Acupuncture for Psoriasis

By Dr. Lei Wang

benefits acupuncture works eczema psoriasis

Psoriasis is a chronic, recurrent inflammatory skin disease that presents as discrete bright red macules, papules or patches covered with lamellated silvery scales.1 Psoriasis can be classified as plaque, guttate, pustular or erythrodermic.2 Psoriasis affects males and females equally, and usually occurs in the second-to-fourth decade of life.3 It affects approximately 1–3% of individuals worldwide.4 The prevalence has been estimated to be 1.5% in the UK,5 and it affects 7.5 million patients in the USA.6 Recent data have shown that the prevalence of psoriasis in China has increased from 0.35% in 19847 to 0.47% in 2012.8

Psoriasis causes considerable psychosocial disability and has a major impact on the quality of life of sufferers.9 Patients with a diagnosis of psoriasis may also have an increased risk of psoriatic arthritis, obesity, dyslipidemia, hypertension, diabetes mellitus and cardiovascular disease (eg, myocardial infarction, stroke).10 Thus, the cost of psoriasis to patients and healthcare systems is high.11

Psoriasis is regarded as an immune-mediated disease in which genetic and environmental factors have significant roles.5 Psoriasis is most often chronic or can recur intermittently, so long-term therapy is required.1 Conventional systemic therapy (eg, methotrexate, cyclosporine, acitretin, photochemotherapy) and biological agents (eg, efalizumab, etanercept, infliximab, adalimumab)12 can result in only temporary remission of the physical symptoms of psoriasis. Moreover, most patients are dissatisfied with treatment because of the side effects and potential cumulative toxicity of these drugs, as well as the comorbidities associated with the disease (eg, dyslipidemia);13 hence, there is a demand for more effective therapies.14

Acupuncture is an important component of Traditional Chinese Medicine. In recent years, it has been used widely for psoriasis in clinical trials.15 A recent study showed that acupuncture can alleviate erythema, scales and the local thickening of maculae in some patients.16 In pre-retrieval of eight electronic databases, we found more than 17 randomised controlled trials (RCTs) of acupuncture for treating psoriasis.
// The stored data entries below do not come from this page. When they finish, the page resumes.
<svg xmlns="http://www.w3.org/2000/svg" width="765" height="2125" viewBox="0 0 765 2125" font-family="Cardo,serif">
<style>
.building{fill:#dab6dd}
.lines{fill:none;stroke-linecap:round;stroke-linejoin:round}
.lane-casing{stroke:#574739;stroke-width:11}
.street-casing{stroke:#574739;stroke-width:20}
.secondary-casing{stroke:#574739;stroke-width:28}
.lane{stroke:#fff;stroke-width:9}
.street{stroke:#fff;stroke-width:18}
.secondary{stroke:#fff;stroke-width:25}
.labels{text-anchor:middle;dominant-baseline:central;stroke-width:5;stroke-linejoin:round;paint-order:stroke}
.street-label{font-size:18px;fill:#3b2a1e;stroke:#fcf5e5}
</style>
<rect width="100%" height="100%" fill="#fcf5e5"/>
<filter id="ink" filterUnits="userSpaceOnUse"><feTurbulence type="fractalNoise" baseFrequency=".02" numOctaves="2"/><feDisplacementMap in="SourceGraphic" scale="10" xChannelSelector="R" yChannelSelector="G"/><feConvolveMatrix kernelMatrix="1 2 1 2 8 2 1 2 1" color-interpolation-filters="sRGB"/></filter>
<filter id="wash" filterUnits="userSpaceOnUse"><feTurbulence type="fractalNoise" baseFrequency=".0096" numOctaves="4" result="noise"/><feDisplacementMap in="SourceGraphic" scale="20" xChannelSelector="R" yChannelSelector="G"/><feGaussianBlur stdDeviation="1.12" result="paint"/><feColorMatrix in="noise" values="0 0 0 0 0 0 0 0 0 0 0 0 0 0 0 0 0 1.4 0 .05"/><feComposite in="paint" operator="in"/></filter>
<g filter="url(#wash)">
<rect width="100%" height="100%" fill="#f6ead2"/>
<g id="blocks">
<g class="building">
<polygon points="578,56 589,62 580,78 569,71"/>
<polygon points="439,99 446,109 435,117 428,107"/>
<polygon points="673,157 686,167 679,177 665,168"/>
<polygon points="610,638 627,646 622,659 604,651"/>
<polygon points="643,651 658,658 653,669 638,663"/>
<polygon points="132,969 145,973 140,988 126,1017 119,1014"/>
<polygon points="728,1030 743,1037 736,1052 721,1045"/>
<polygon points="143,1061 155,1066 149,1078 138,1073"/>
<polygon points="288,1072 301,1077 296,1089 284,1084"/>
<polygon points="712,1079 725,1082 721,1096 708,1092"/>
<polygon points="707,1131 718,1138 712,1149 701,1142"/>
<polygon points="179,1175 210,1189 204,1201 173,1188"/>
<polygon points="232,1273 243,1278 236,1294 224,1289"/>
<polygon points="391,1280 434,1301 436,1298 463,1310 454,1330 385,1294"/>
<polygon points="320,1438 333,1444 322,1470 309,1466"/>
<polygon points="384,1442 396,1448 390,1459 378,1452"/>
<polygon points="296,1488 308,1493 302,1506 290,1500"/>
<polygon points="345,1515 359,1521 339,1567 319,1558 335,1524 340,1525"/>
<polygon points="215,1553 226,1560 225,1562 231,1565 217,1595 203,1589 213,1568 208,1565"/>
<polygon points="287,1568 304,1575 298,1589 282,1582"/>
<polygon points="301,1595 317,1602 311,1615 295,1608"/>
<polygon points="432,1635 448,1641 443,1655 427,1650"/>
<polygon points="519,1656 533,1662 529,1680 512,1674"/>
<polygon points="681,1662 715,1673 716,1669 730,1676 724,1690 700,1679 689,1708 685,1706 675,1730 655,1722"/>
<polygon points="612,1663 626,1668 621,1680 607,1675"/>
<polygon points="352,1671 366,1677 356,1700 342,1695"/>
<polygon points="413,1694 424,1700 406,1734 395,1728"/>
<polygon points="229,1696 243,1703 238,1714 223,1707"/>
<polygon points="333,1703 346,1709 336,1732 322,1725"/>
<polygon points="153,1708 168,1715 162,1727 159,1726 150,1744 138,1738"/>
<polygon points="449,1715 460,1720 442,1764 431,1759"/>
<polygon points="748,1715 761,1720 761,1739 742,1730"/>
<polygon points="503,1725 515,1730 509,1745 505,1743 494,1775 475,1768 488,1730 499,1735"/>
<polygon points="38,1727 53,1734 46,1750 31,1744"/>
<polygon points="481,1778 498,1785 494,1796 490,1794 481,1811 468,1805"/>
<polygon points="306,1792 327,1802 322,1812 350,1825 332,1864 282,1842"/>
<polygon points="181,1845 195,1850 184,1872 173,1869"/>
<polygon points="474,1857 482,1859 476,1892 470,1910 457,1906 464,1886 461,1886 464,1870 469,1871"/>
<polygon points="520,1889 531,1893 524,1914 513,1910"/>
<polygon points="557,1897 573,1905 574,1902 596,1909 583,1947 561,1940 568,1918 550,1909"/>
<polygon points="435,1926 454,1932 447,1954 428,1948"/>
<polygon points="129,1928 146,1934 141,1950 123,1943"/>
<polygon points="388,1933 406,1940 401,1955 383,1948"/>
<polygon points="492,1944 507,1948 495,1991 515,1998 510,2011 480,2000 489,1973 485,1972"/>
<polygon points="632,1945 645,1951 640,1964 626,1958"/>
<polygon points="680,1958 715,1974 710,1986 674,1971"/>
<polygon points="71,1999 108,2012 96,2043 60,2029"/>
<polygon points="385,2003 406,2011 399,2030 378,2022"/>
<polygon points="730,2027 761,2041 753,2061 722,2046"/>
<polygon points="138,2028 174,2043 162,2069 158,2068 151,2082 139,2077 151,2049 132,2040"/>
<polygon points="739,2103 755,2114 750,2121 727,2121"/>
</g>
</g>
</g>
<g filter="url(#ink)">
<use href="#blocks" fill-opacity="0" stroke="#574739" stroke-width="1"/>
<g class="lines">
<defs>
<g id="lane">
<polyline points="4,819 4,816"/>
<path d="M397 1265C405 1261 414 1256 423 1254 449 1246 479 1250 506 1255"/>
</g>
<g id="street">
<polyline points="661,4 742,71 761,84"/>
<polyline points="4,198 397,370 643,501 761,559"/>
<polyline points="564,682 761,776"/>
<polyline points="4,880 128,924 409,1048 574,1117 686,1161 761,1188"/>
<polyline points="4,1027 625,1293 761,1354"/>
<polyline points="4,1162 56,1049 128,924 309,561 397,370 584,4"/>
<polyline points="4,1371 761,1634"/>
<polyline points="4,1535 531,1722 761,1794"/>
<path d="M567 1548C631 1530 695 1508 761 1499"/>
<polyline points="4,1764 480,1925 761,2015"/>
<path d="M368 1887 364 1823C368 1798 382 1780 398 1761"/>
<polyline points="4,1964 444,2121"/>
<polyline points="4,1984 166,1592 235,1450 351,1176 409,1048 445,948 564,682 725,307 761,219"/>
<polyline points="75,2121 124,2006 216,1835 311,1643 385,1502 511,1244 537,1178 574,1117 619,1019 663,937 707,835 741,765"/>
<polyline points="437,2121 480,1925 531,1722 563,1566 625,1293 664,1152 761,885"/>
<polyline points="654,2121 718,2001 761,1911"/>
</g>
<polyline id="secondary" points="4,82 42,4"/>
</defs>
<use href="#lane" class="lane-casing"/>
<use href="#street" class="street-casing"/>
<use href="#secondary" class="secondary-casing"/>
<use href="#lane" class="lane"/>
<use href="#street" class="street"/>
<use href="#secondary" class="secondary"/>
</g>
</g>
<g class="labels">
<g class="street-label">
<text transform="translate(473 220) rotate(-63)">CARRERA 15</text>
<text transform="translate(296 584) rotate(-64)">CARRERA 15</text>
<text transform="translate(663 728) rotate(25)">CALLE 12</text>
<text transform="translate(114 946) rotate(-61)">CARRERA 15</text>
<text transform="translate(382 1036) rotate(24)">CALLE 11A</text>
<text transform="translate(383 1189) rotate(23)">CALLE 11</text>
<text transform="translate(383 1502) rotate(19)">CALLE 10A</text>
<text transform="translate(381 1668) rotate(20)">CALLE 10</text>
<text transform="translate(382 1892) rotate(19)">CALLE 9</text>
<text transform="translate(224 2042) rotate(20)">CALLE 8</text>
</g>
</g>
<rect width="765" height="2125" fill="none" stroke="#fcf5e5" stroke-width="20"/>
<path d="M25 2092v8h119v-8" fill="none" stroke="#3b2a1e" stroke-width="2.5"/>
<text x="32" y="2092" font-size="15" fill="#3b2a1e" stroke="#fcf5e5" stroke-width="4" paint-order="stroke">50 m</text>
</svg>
Studies evaluating any type of acupuncture therapy (body acupuncture, auricular acupuncture, electroacupuncture, fire needling, warm needling, catgut embedding, pricking-cupping, slide-cupping) will be included in the review, regardless of the duration and frequency of treatment.

Control interventions could be ‘no treatment’, ‘placebo acupuncture’ (where a needle is attached to the skin surface, does not penetrate the skin, but is placed at the same acupoints as for actual acupuncture treatment), ‘sham acupuncture’ (non-point acupuncture, ie, ‘minimal acupuncture’) or ‘drug therapy’.

Studies with the following comparisons will be included: (1) acupuncture alone versus no treatment (if available), placebo or sham treatment; (2) acupuncture adjunctive to drug therapy versus the same drug therapy alone; (3) acupuncture adjunctive to other treatment versus placebo or sham treatment adjunctive to other treatment.

We will exclude trials comparing only different forms of acupuncture, and those comparing acupuncture with drug therapy, as these studies cannot be used to detail the net effect of acupuncture or show if acupuncture is efficacious.

Use of complementary and alternative medicines is common among people with skin diseases, especially those with psoriasis.22 Acupuncture has been used for psoriasis treatment in China23 and the developed countries.24 Some studies have suggested that acupuncture is an effective therapy for psoriasis.